Der BFH hob in der Revision auf Antrag der Klägerin die Vorentscheidungen auf und änderte die angefochtenen Bescheide antragsgemäß.
Der BFH führte im Wesentlichen aus, dass nach den speziellen Regelungen des Körperschaftsteuergesetzes und des Gewerbesteuergesetzes die gewählte Gestaltung „erlaubt“ sei. Auch angesichts umwandlungssteuergesetzlicher Regelungen nehme die übernehmende Körperschaft die Rechtsstellung der übertragenen Körperschaft auf, was grundsätzlich die Ausnutzung des Verlustvortrages gestatte.
Kern der Argumentation des BFH ist hierbei, dass die Steuertatbestände sowie deren Regelungsumfelder grundsätzlich in den Spezialgesetzen geregelt sind. Ob ein Ziel, das mit einer Gestaltung erreicht worden ist, vom Gesetzgeber aus nicht gewollt war, entscheide sich nicht an § 42 AO, sondern an dem „umgangenen“ Gesetz und den dieses flankierenden speziellen Missbrauchsvorschriften.

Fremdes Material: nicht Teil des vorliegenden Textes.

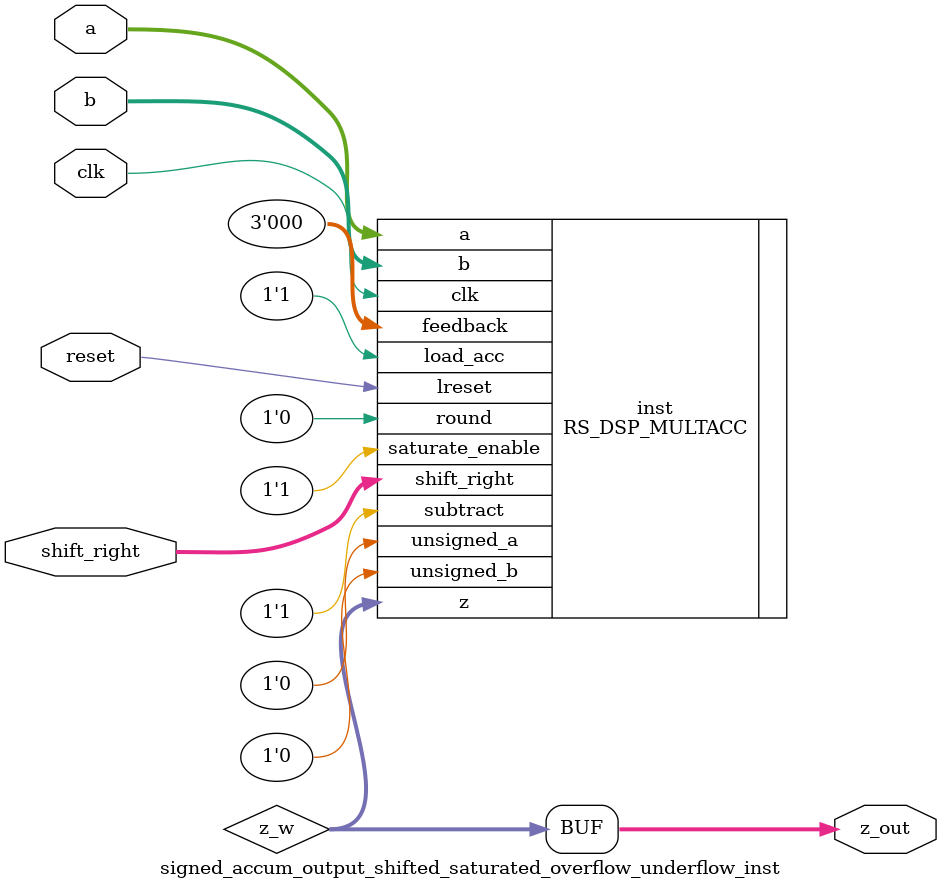
<source format=sv>
module signed_accum_output_shifted_saturated_overflow_underflow_inst (
	input  wire [19:0] a,
    input  wire [17:0] b,
    input  wire [5:0] shift_right,
	input wire clk, reset,
    output wire [37:0] z_out
    );

    parameter [79:0] MODE_BITS = 80'd0;
    
    wire [37:0] z_w;
	//wire reset;
	RS_DSP_MULTACC #(
    .MODE_BITS(80'h00000000000000000000)) 
        inst(.a(a), .b(b), .z(z_w),. clk(clk), .lreset(reset),. load_acc(1'b1) ,
        . feedback(3'd0), .unsigned_a(1'b0), .unsigned_b(1'b0), . saturate_enable(1'b1),
        . shift_right(shift_right),. round(1'b0),.subtract(1'b1));
	
    assign z_out = z_w;

endmodule
</source>
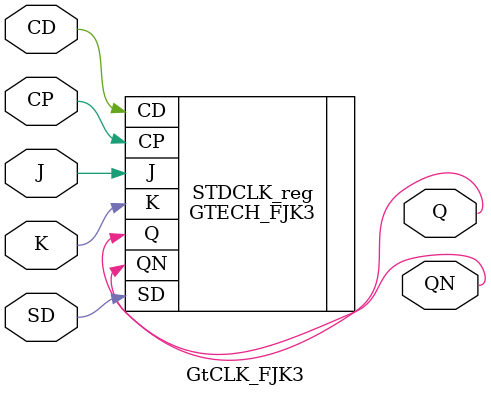
<source format=v>







`include "../../include/x_def.v"

module GtCLK_OR_NOT ( Z, A, B );
input A, B;
output Z;
GTECH_OR_NOT Gtclk1 (.Z(Z), .B(B), .A(A));
endmodule

module GtCLK_NOT ( Z, A );
input A;
output Z;
GTECH_NOT Gtclk1 (.Z(Z), .A(A));
endmodule

module GtCLK_AND3 ( Z, A, B, C );
input A, B, C;
output Z;
GTECH_AND3 Gtclk1 (.Z(Z), .A(A), .B(B), .C(C));
endmodule

module GtCLK_BUF ( Z, A );
input A;
output Z;
GTECH_BUF Gtclk1 (.Z(Z), .A(A));

endmodule

module GtCLK_NOR3 ( Z, A, B, C );
input A, B, C;
output Z;
GTECH_NOR3 Gtclk1 (.Z(Z), .A(A), .B(B), .C(C));
endmodule

module GtCLK_NOR2 ( Z, A, B );
input A, B;
output Z;
GTECH_NOR2 Gtclk1 (.Z(Z), .A(A), .B(B));
endmodule

module GtCLK_MUX2 ( Z, A, B, S );
input A, B, S;
output Z;
GTECH_MUX2 Gtclk1 (.Z(Z), .S(S), .A(A), .B(B));
endmodule

module GtCLK_OA21 ( Z, A, B, C );
input A, B, C;
output Z;
GTECH_OA21 Gtclk1 (.Z(Z), .C(C), .A(A), .B(B));
endmodule

module GtCLK_OR2 ( Z, A, B );
input A, B;
output Z;
GTECH_OR2 Gtclk1 (.Z(Z), .A(A), .B(B));
endmodule

module GtCLK_NAND2 ( Z, A, B );
input A, B;
output Z;
GTECH_NAND2 Gtclk1 (.Z(Z), .A(A), .B(B));
endmodule

module GtCLK_NAND3 ( Z, A, B, C );
input A, B, C;
output Z;
GTECH_NAND3 Gtclk1 (.Z(Z), .A(A), .B(B), .C(C));
endmodule

module GtCLK_FJK3 ( Q, QN, CP, CD, SD, J, K);
input CP, CD, SD, J, K;
output Q, QN;
GTECH_FJK3 STDCLK_reg (.Q(Q), .QN(QN), .CP(CP), .CD(CD),
.SD(SD), .J(J), .K(K));
endmodule


</source>
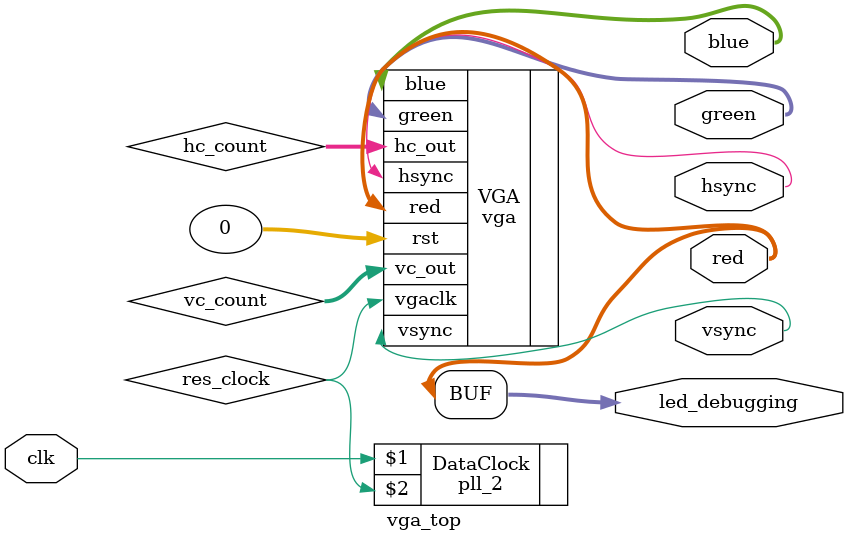
<source format=sv>
module vga_top (
    input clk,
    output [3:0] red,
    output [3:0] green,
    output [3:0] blue,
    output hsync,
    output vsync,
	 output [3:0] led_debugging
);
	
	 wire res_clock;
    wire [$clog2(526)-1:0]  vc_count;
    wire [$clog2(801)-1:0]  hc_count;

    vga VGA(
        .vgaclk(res_clock),
        // input [2:0] input_red,
        // input [2:0] input_green,
        // input [1:0] input_blue,
        // input rst,
        .hc_out(hc_count),
        .vc_out(vc_count),
		  .rst(0),
        .hsync(hsync),
        .vsync(vsync),
        .red(red),
        .green(green),
        .blue(blue)
    );
	 
	 pll_2 DataClock 
	 (
		clk,
		res_clock
	 );
	 
	 assign led_debugging = red;

endmodule
</source>
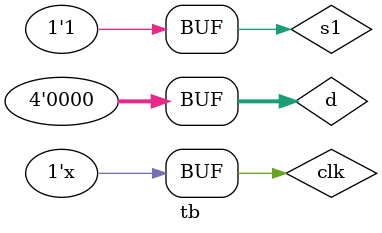
<source format=v>
module tb();

  parameter n=3;
  reg [n:0] d;
  reg s1,clk;

  wire [n:0] q;
  wire s0;


  shift_register UUT(.s1(s1),.d(d),.clk(clk),.q(q),.s0(s0));

  initial begin

  d=4'b0000;
  clk=0;
  end


always
begin:clok
#10 clk=~clk; s1=1;

end
endmodule
</source>
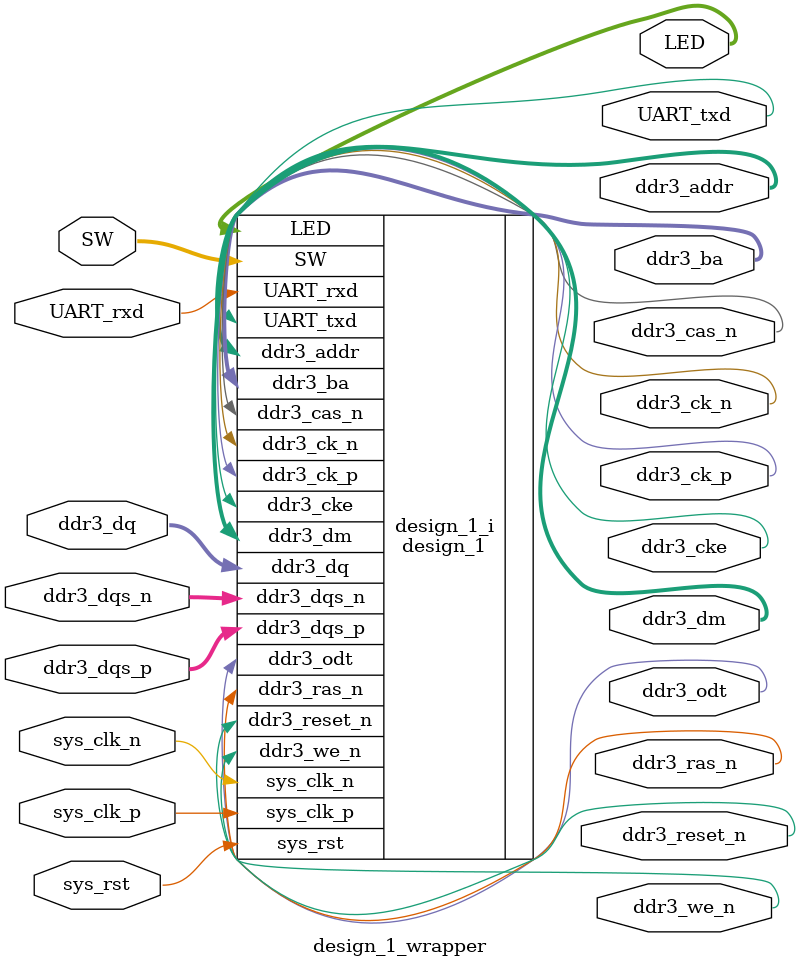
<source format=v>
`timescale 1 ps / 1 ps

module design_1_wrapper
   (LED,
    SW,
    UART_rxd,
    UART_txd,
    ddr3_addr,
    ddr3_ba,
    ddr3_cas_n,
    ddr3_ck_n,
    ddr3_ck_p,
    ddr3_cke,
    ddr3_dm,
    ddr3_dq,
    ddr3_dqs_n,
    ddr3_dqs_p,
    ddr3_odt,
    ddr3_ras_n,
    ddr3_reset_n,
    ddr3_we_n,
    sys_clk_n,
    sys_clk_p,
    sys_rst);
  output [15:0]LED;
  input [15:1]SW;
  input UART_rxd;
  output UART_txd;
  output [12:0]ddr3_addr;
  output [2:0]ddr3_ba;
  output ddr3_cas_n;
  output [0:0]ddr3_ck_n;
  output [0:0]ddr3_ck_p;
  output [0:0]ddr3_cke;
  output [1:0]ddr3_dm;
  inout [15:0]ddr3_dq;
  inout [1:0]ddr3_dqs_n;
  inout [1:0]ddr3_dqs_p;
  output [0:0]ddr3_odt;
  output ddr3_ras_n;
  output ddr3_reset_n;
  output ddr3_we_n;
  input sys_clk_n;
  input sys_clk_p;
  input sys_rst;

  wire [15:0]LED;
  wire [15:1]SW;
  wire UART_rxd;
  wire UART_txd;
  wire [12:0]ddr3_addr;
  wire [2:0]ddr3_ba;
  wire ddr3_cas_n;
  wire [0:0]ddr3_ck_n;
  wire [0:0]ddr3_ck_p;
  wire [0:0]ddr3_cke;
  wire [1:0]ddr3_dm;
  wire [15:0]ddr3_dq;
  wire [1:0]ddr3_dqs_n;
  wire [1:0]ddr3_dqs_p;
  wire [0:0]ddr3_odt;
  wire ddr3_ras_n;
  wire ddr3_reset_n;
  wire ddr3_we_n;
  wire sys_clk_n;
  wire sys_clk_p;
  wire sys_rst;

  design_1 design_1_i
       (.LED(LED),
        .SW(SW),
        .UART_rxd(UART_rxd),
        .UART_txd(UART_txd),
        .ddr3_addr(ddr3_addr),
        .ddr3_ba(ddr3_ba),
        .ddr3_cas_n(ddr3_cas_n),
        .ddr3_ck_n(ddr3_ck_n),
        .ddr3_ck_p(ddr3_ck_p),
        .ddr3_cke(ddr3_cke),
        .ddr3_dm(ddr3_dm),
        .ddr3_dq(ddr3_dq),
        .ddr3_dqs_n(ddr3_dqs_n),
        .ddr3_dqs_p(ddr3_dqs_p),
        .ddr3_odt(ddr3_odt),
        .ddr3_ras_n(ddr3_ras_n),
        .ddr3_reset_n(ddr3_reset_n),
        .ddr3_we_n(ddr3_we_n),
        .sys_clk_n(sys_clk_n),
        .sys_clk_p(sys_clk_p),
        .sys_rst(sys_rst));
endmodule

</source>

Für den Steuerschuldner und die Beraterpraxis ist das Urteil insofern richtungsweisend, als dass die große „Missbrauchskeule“ des § 42 AO nunmehr etwas abgemildert ist und das Finanzamt sich nicht (mehr) pauschal auf den Missbrauch nach § 42 Abs. 1 i.V.m. Abs. 2 AO berufen kann. Insofern ist der extensiven Auslegung des § 42 AO einmal mehr Einhalt geboten worden und die Prüfung, ob eine Gestaltung letztlich missbräuchlich/unangemessen ist, wieder auf den Prüfungsmaßstab des konkreten Steuergesetzes zurückbezogen worden, das den Vorteil gewähren oder eben nicht vorsehen will.